_EXERCISE_
Gather every line below that contains the string "pose" and copy each one out in full.

(Beginning of INFORMATION PROVIDED)

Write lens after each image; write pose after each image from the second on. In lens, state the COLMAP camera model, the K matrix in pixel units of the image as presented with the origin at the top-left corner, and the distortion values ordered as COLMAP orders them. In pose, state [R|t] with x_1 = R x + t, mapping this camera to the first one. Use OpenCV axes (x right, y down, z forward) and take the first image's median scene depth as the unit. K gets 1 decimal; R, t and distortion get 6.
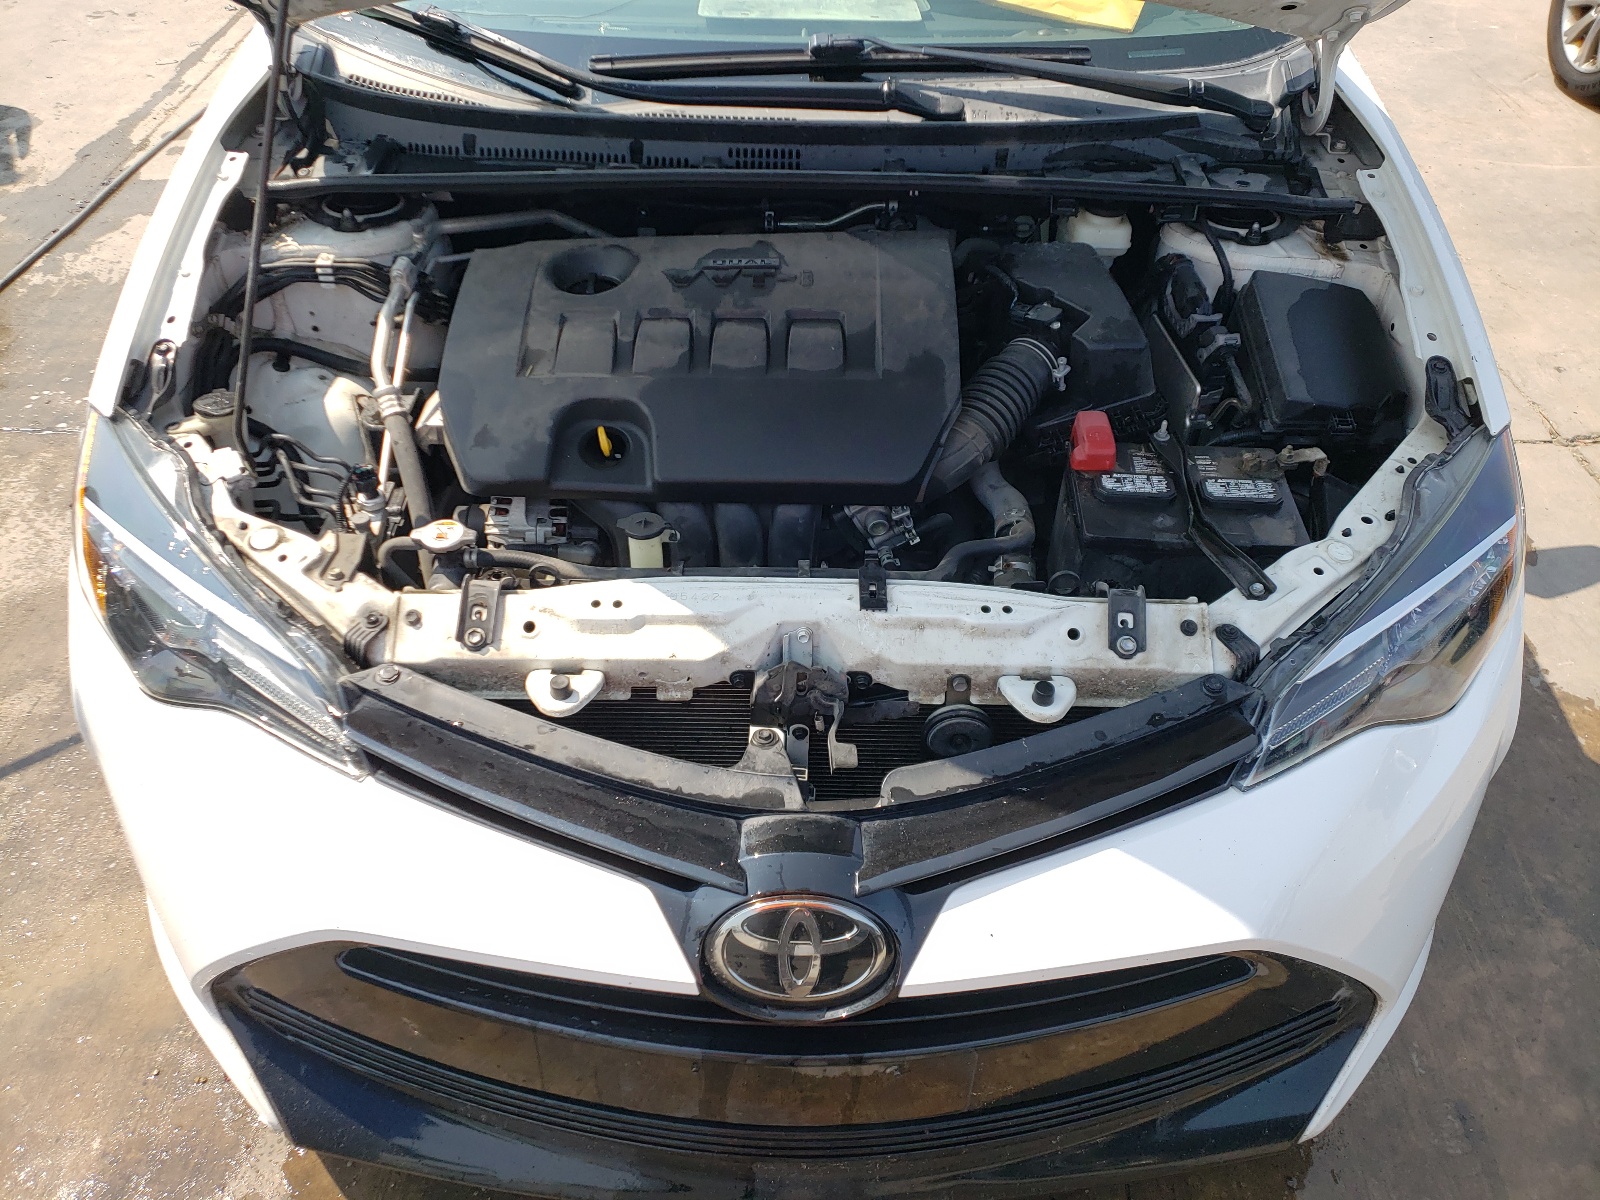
lens RADIAL K [[1192.1, 0, 805.5], [0, 1192.1, 601.6], [0, 0, 1]] dist [0.007936, -0.003111]
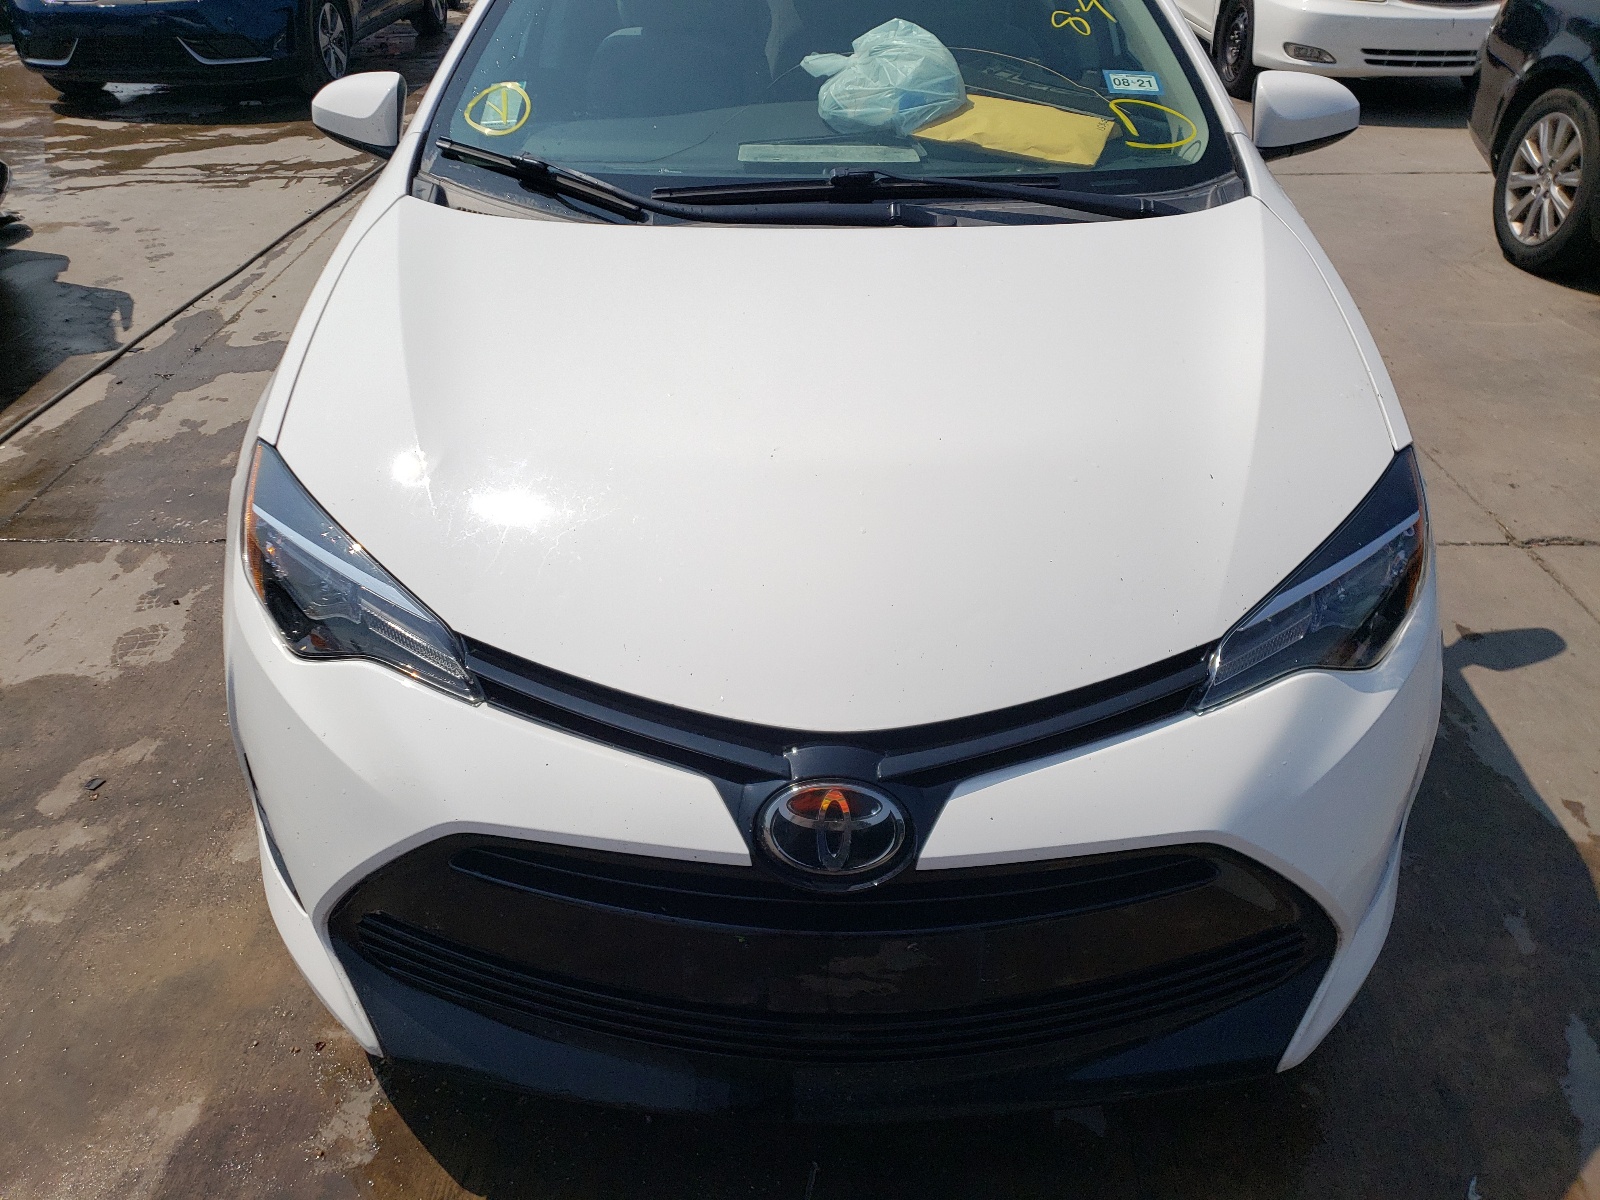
lens RADIAL K [[1153.4, 0, 794.3], [0, 1153.4, 600.0], [0, 0, 1]] dist [0.019901, 0.000594]
pose [[0.999738, -0.008196, -0.021394, -0.010607], [0.005059, 0.989742, -0.142777, 0.132803], [0.022345, 0.142632, 0.989524, -0.118683]]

(End of INFORMATION PROVIDED)

_RESULT OF THE EXERCISE_
Write lens after each image; write pose after each image from the second on. In lens, state the COLMAP camera model, the K matrix in pixel units of the image as presented with the origin at the top-left corner, and the distortion values ordered as COLMAP orders them. In pose, state [R|t] with x_1 = R x + t, mapping this camera to the first one. Use OpenCV axes (x right, y down, z forward) and take the first image's median scene depth as the unit. K gets 1 decimal; R, t and distortion get 6.
pose [[0.999738, -0.008196, -0.021394, -0.010607], [0.005059, 0.989742, -0.142777, 0.132803], [0.022345, 0.142632, 0.989524, -0.118683]]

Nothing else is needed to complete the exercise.